Task to carry out —
Transcribe the entries below exactly; leave every image out.

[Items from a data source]
☆ ☆ ☆ ☆
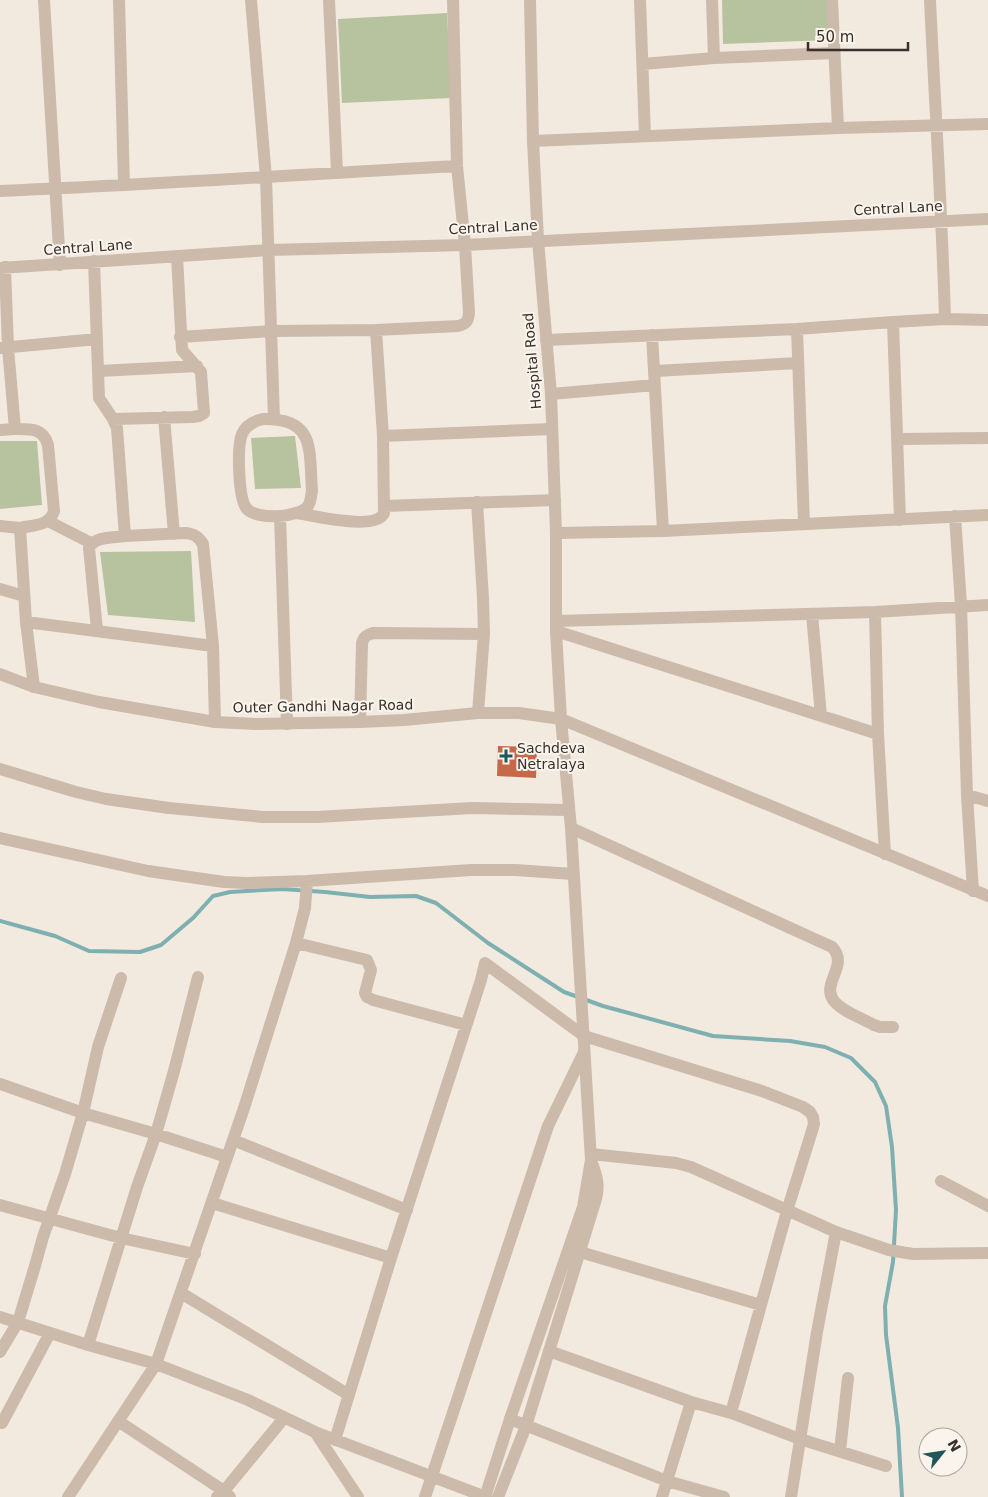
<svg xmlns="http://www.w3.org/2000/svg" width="988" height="1497" font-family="'DejaVu Sans',sans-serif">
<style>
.green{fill:#b7c39f}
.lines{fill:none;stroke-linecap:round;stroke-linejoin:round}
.stream{stroke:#7eafb1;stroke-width:4}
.building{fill:#c6684a}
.minor{stroke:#ccbaab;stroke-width:12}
.tertiary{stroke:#ccbaab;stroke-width:12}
.poi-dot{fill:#1f585c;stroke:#faf4ec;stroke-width:2}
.labels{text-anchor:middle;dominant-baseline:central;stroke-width:4;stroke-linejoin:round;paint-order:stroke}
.street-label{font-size:14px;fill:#3a2f2a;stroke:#faf4ec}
.poi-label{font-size:14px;fill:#3a2f2a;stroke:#faf4ec;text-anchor:start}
</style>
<rect width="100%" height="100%" fill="#f3eadf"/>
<path class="green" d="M722,0H828L830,40L723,44Z
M447,13L451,98L342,103L338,19Z
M295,436L301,488L255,489L251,438Z
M0,441H37L42,505L0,509Z
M191,551L195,622L108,615L100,552Z"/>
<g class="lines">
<path class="stream" d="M0,921L55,936L89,951L140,952L161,945L193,918L213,896L230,892L282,889L325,892L370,897L416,896L436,903L488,943L564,992L603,1006L713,1036L790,1041L825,1047L851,1058L875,1082L886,1106L892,1147L896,1210L893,1262L885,1306L886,1335L898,1428L902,1497"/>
</g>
<path class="building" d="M498,746L537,747L536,778L497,776Z"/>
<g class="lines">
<path class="minor" d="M44,0L60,265
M119,0L124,185
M251,0L266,178L274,419
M329,0L337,172
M640,0L645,136
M712,0L714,58
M832,0L838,128
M930,0C935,106 942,213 945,319
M643,64L714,58L834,53
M533,141L838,128L988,124
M0,191C152,185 305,174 457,166
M94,261L99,398L113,419L117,428L125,536L185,533C194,534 198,536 203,544L213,646L215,722
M0,268L269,250L465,245L988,219
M797,329L804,524
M652,335L663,531
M180,337L272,331L376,330L458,326C466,324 468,322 469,313L465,245L457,166L453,0
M546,340L797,329L893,322
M0,348L97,339
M99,371L197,366
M655,371L798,363
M551,394L655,385
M164,417L174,534
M113,419L192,417L199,416L204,413L201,372L182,350L177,256
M263,419C316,418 309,450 312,491C311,495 311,502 308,506C299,518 257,520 247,509C238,499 237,446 242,434C246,425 255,421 263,419Z
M15,429C31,429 43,428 48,445L54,511C50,526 33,525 20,528
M0,430L15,429L8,348L5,267
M383,436L552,429
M897,439L988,438
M477,502L483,598L484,634L478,713
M384,506L555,500
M297,513C313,516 376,531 384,513L383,436L376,330
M280,516L287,724
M955,516L961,605L967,795
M900,520L893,322L945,319L988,320
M48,521L91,543
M0,526L20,528L26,622L34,687
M556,533L663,531L988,515
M0,589L24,596
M812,614L821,716
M556,621L875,612L988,605
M26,622L213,646
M97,630L89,548C95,536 113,538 125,536
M556,631L878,734L875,612
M360,722L362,643C364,636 367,635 373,633L484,634
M878,734L885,854
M0,769L76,792L106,799L169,808L263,817H317L472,808L569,810
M571,828L832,947C850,966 820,983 834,1001C843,1012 862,1018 874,1025L880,1027H893
M0,838L148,871L224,882L247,883L307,881L471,870H515L573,874
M973,891L967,795L988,801
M296,943L367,960L371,970L365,993L367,997L373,1000L466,1025
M0,1084L83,1113L156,1134L227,1157
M233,1140L407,1210
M591,1154L676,1163L691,1167L836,1232L889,1250L913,1254L988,1253
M941,1181L988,1206
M212,1203L391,1258
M0,1205L121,1238L195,1254
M580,1252L761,1305
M181,1293L349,1395
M0,1317L88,1345L156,1364L248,1400L315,1432L486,1497
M88,1345L137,1187L156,1134L174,1071L198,977
M549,1351L691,1402L731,1413L800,1439L886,1466
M0,1352L18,1322L35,1266L43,1237L65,1174L83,1113L98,1047L121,978
M510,1419L667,1481L724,1497
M118,1421L224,1491L230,1497
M2,1423L50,1333
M315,1432L358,1497
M335,1440L391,1258L481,980L485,963L584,1036L762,1091L803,1107L810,1112L813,1117L814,1124L811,1134L787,1211L731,1413
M840,1451L848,1378
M68,1497L156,1364L244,1108L296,943L305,908L307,881
M217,1497L224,1491L284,1418
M425,1497L548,1126L584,1052
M662,1497L691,1402
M791,1497L817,1332L836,1232"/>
<path class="tertiary" d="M0,674L34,687L99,702L215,722L256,724L360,722L404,720L478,713H519L561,719L988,896
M485,1497L510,1419L583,1207L591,1160L571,828L561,719L556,631V533L551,394L538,240L533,141L530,0
M498,1497L526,1426L596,1199C600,1184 596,1174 591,1160"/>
</g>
<path class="poi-dot" d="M503.5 748.5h5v5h5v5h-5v5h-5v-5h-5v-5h5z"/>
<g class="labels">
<g class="street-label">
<text transform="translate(898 208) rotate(-3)">Central Lane</text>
<text transform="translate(493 227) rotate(-3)">Central Lane</text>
<text transform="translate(88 247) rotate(-4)">Central Lane</text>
<text transform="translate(532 361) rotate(-95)">Hospital Road</text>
<text transform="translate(323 706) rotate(-1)">Outer Gandhi Nagar Road</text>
</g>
<g class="poi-label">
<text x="517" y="748">Sachdeva<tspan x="517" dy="16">Netralaya</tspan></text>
</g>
</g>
<g transform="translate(943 1452) rotate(60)"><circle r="24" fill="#faf4ec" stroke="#ada59e"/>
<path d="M0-4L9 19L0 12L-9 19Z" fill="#1f585c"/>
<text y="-8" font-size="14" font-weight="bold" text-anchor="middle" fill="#3a2f2a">N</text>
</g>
<path d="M808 42v8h100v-8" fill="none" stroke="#3a2f2a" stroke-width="2.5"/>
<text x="816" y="42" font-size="15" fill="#3a2f2a" stroke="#faf4ec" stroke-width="4" paint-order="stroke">50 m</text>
</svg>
☆ ☆ ☆ ☆
Response to this exercise —
<svg xmlns="http://www.w3.org/2000/svg" width="988" height="1497" font-family="'DejaVu Sans',sans-serif">
<style>
.green{fill:#b7c39f}
.lines{fill:none;stroke-linecap:round;stroke-linejoin:round}
.stream{stroke:#7eafb1;stroke-width:4}
.building{fill:#c6684a}
.minor{stroke:#ccbaab;stroke-width:12}
.tertiary{stroke:#ccbaab;stroke-width:12}
.poi-dot{fill:#1f585c;stroke:#faf4ec;stroke-width:2}
.labels{text-anchor:middle;dominant-baseline:central;stroke-width:4;stroke-linejoin:round;paint-order:stroke}
.street-label{font-size:14px;fill:#3a2f2a;stroke:#faf4ec}
.poi-label{font-size:14px;fill:#3a2f2a;stroke:#faf4ec;text-anchor:start}
</style>
<rect width="100%" height="100%" fill="#f3eadf"/>
<path class="green" d="M722,0H828L830,40L723,44Z
M447,13L451,98L342,103L338,19Z
M295,436L301,488L255,489L251,438Z
M0,441H37L42,505L0,509Z
M191,551L195,622L108,615L100,552Z"/>
<g class="lines">
<path class="stream" d="M0,921L55,936L89,951L140,952L161,945L193,918L213,896L230,892L282,889L325,892L370,897L416,896L436,903L488,943L564,992L603,1006L713,1036L790,1041L825,1047L851,1058L875,1082L886,1106L892,1147L896,1210L893,1262L885,1306L886,1335L898,1428L902,1497"/>
</g>
<path class="building" d="M498,746L537,747L536,778L497,776Z"/>
<g class="lines">
<path class="minor" d="M44,0L60,265
M119,0L124,185
M251,0L266,178L274,419
M329,0L337,172
M640,0L645,136
M712,0L714,58
M832,0L838,128
M930,0C935,106 942,213 945,319
M643,64L714,58L834,53
M533,141L838,128L988,124
M0,191C152,185 305,174 457,166
M94,261L99,398L113,419L117,428L125,536L185,533C194,534 198,536 203,544L213,646L215,722
M0,268L269,250L465,245L988,219
M797,329L804,524
M652,335L663,531
M180,337L272,331L376,330L458,326C466,324 468,322 469,313L465,245L457,166L453,0
M546,340L797,329L893,322
M0,348L97,339
M99,371L197,366
M655,371L798,363
M551,394L655,385
M164,417L174,534
M113,419L192,417L199,416L204,413L201,372L182,350L177,256
M263,419C316,418 309,450 312,491C311,495 311,502 308,506C299,518 257,520 247,509C238,499 237,446 242,434C246,425 255,421 263,419Z
M15,429C31,429 43,428 48,445L54,511C50,526 33,525 20,528
M0,430L15,429L8,348L5,267
M383,436L552,429
M897,439L988,438
M477,502L483,598L484,634L478,713
M384,506L555,500
M297,513C313,516 376,531 384,513L383,436L376,330
M280,516L287,724
M955,516L961,605L967,795
M900,520L893,322L945,319L988,320
M48,521L91,543
M0,526L20,528L26,622L34,687
M556,533L663,531L988,515
M0,589L24,596
M812,614L821,716
M556,621L875,612L988,605
M26,622L213,646
M97,630L89,548C95,536 113,538 125,536
M556,631L878,734L875,612
M360,722L362,643C364,636 367,635 373,633L484,634
M878,734L885,854
M0,769L76,792L106,799L169,808L263,817H317L472,808L569,810
M571,828L832,947C850,966 820,983 834,1001C843,1012 862,1018 874,1025L880,1027H893
M0,838L148,871L224,882L247,883L307,881L471,870H515L573,874
M973,891L967,795L988,801
M296,943L367,960L371,970L365,993L367,997L373,1000L466,1025
M0,1084L83,1113L156,1134L227,1157
M233,1140L407,1210
M591,1154L676,1163L691,1167L836,1232L889,1250L913,1254L988,1253
M941,1181L988,1206
M212,1203L391,1258
M0,1205L121,1238L195,1254
M580,1252L761,1305
M181,1293L349,1395
M0,1317L88,1345L156,1364L248,1400L315,1432L486,1497
M88,1345L137,1187L156,1134L174,1071L198,977
M549,1351L691,1402L731,1413L800,1439L886,1466
M0,1352L18,1322L35,1266L43,1237L65,1174L83,1113L98,1047L121,978
M510,1419L667,1481L724,1497
M118,1421L224,1491L230,1497
M2,1423L50,1333
M315,1432L358,1497
M335,1440L391,1258L481,980L485,963L584,1036L762,1091L803,1107L810,1112L813,1117L814,1124L811,1134L787,1211L731,1413
M840,1451L848,1378
M68,1497L156,1364L244,1108L296,943L305,908L307,881
M217,1497L224,1491L284,1418
M425,1497L548,1126L584,1052
M662,1497L691,1402
M791,1497L817,1332L836,1232"/>
<path class="tertiary" d="M0,674L34,687L99,702L215,722L256,724L360,722L404,720L478,713H519L561,719L988,896
M485,1497L510,1419L583,1207L591,1160L571,828L561,719L556,631V533L551,394L538,240L533,141L530,0
M498,1497L526,1426L596,1199C600,1184 596,1174 591,1160"/>
</g>
<path class="poi-dot" d="M503.5 748.5h5v5h5v5h-5v5h-5v-5h-5v-5h5z"/>
<g class="labels">
<g class="street-label">
<text transform="translate(898 208) rotate(-3)">Central Lane</text>
<text transform="translate(493 227) rotate(-3)">Central Lane</text>
<text transform="translate(88 247) rotate(-4)">Central Lane</text>
<text transform="translate(532 361) rotate(-95)">Hospital Road</text>
<text transform="translate(323 706) rotate(-1)">Outer Gandhi Nagar Road</text>
</g>
<g class="poi-label">
<text x="517" y="748">Sachdeva<tspan x="517" dy="16">Netralaya</tspan></text>
</g>
</g>
<g transform="translate(943 1452) rotate(60)"><circle r="24" fill="#faf4ec" stroke="#ada59e"/>
<path d="M0-4L9 19L0 12L-9 19Z" fill="#1f585c"/>
<text y="-8" font-size="14" font-weight="bold" text-anchor="middle" fill="#3a2f2a">N</text>
</g>
<path d="M808 42v8h100v-8" fill="none" stroke="#3a2f2a" stroke-width="2.5"/>
<text x="816" y="42" font-size="15" fill="#3a2f2a" stroke="#faf4ec" stroke-width="4" paint-order="stroke">50 m</text>
</svg>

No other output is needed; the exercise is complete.